To the west of the Rocky Mountain belt in the United States there exists a region embracing about 210,000 square miles, which sends no stream to the ocean. This vast and in large part desert tract is known as the Great Basin. The climate is characterized by its aridity. The annual precipitation is small and evaporation active. All the water
reaching the land is returned to the air by evaporation, either directly or from the streams and lakes. Many of the lakes do not overflow and are more or less alkaline and saline, while some of them, as Great Salt Lake, Utah, and Mono and Owens Lakes, California, are dense with mineral matter in solution.
The Great Basin is not a single level-floored depression, as one might infer from its name, but is traversed by rugged mountain ranges, which divide it into a large number of minor valleys. Some of these secondary basins have lakes and streams which escape from them into lower depressions, but in many instances under present climatic conditions they have no surface water, all the moisture that reaches them being absorbed by the thirsty soil or evaporated without forming lakes. The Great Basin proper, as it may be termed, embraces nearly the whole of Utah and Nevada, together with small portions of the southern parts of Idaho and Oregon and a large area in southeastern California. While the drainage conditions limit the application of the name to this group of associated basins which send no tribute to the sea, the climatic and to a less extent the topographic and geological conditions that characterize it have much wider, although indefinite boundaries. This wider region which resembles the Great Basin proper, extends from British Columbia southward to beyond the city of Mexico, and includes the eastern half of Washington and Oregon, a large part of Idaho, and much of Arizona, New Mexico, and western Texas. In this outer region both to the north and south of the Great Basin proper there are drainless valleys, as those of central Mexico, in which the conditions characteristic of the desert valleys of Utah and Nevada are repeated.

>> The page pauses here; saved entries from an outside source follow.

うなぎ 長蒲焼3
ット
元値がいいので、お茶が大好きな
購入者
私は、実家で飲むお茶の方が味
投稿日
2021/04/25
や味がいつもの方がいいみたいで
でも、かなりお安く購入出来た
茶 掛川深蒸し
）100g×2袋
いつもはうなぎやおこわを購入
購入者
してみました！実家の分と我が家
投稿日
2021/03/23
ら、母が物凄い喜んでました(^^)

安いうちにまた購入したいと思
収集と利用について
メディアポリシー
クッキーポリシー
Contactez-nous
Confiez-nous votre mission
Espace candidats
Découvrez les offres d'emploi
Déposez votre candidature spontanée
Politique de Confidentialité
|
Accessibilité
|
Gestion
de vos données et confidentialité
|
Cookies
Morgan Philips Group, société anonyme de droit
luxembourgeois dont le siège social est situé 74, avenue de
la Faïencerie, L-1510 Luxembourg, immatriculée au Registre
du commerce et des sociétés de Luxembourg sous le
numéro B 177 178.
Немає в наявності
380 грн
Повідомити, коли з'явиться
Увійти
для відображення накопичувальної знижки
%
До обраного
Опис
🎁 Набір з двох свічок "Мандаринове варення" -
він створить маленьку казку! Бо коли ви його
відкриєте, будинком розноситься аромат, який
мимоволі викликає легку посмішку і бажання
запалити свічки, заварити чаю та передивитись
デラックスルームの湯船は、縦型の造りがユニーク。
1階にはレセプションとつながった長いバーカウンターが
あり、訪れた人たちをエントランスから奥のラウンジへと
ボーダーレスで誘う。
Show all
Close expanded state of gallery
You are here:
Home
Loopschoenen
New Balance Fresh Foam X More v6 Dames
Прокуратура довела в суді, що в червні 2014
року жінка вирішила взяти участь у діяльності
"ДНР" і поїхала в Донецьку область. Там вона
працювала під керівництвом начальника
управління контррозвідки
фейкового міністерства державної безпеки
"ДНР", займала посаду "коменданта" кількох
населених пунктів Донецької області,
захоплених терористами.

The greater region of arid valleys and desolate mountains surrounding the Great Basin proper is crossed at the north by the Columbia and in the central part by the Colorado. Each of these large rivers has its source in the Rocky Mountains and flows to the Pacific.
The most obvious features of the Great Basin and of the northward and southward extensions of the belt of country
having much in common with it, depend on climatic conditions. The rainfall is small throughout the entire belt from the Canadian boundary to south-central Mexico. The average mean annual precipitation, judging from such observations as are available, is probably less than 15 inches, but this broad statement does not truly represent the diverse conditions. The rainfall is confined almost entirely to the winter season, and frequently comes in short heavy downpours. During the summer season, the valleys especially, become so parched that only such plants can grow as are adapted to long-continued droughts. The topography is rough and diversified by many mountain ranges, and the precipitation is more abundant on the uplands than in the valleys. Over large areas in Nevada and southeastern California the mean annual rainfall is less than 5 inches. The author, while carrying on geological work in this region, was informed by some of the older settlers that at times for fully eighteen consecutive months no rain whatever fell in certain of the valleys. From the accounts of travellers in central Mexico, it seems as if some of the interior basins in that region must be fully as arid as those just referred to.
One conspicuous result of the lack of moisture is the absence of forests. Except on the mountains mainly at the north the Great Basin and its extensions, as defined above, is nearly destitute of trees. The valleys are in many instances thickly covered with desert shrubs, notably the sage-brush, but the floors of the driest basins are in many instances almost absolutely without vegetation, and are frequently white with saline incrustations.
Many of the depressions in the Great Basin, as well as some of the outlying valleys referred to, have rivers and lakes which exhibit certain interesting features that are unfamiliar to people dwelling in humid lands. The streams are fed in part by the small precipitation on the desert valleys, and by springs, frequently of heated water, but mainly by the rain and melting snow on the mountains. Many rills and rivulets are born on the valley sides of a single storm, but are absorbed by the thirsty soil or evaporated during the succeeding hours of sunshine. Other streams
have a greater lease of life and flow down to valleys and basins, suffering evaporation and absorption as they progress, which cause them to diminish in volume, and finally to vanish. The stronger streams, such as Sevier and Bear Rivers in Utah, the Humboldt River in Nevada, and the Truckee River in California, maintain their existence throughout the year, and expand into lakes in which the inflow is balanced by evaporation.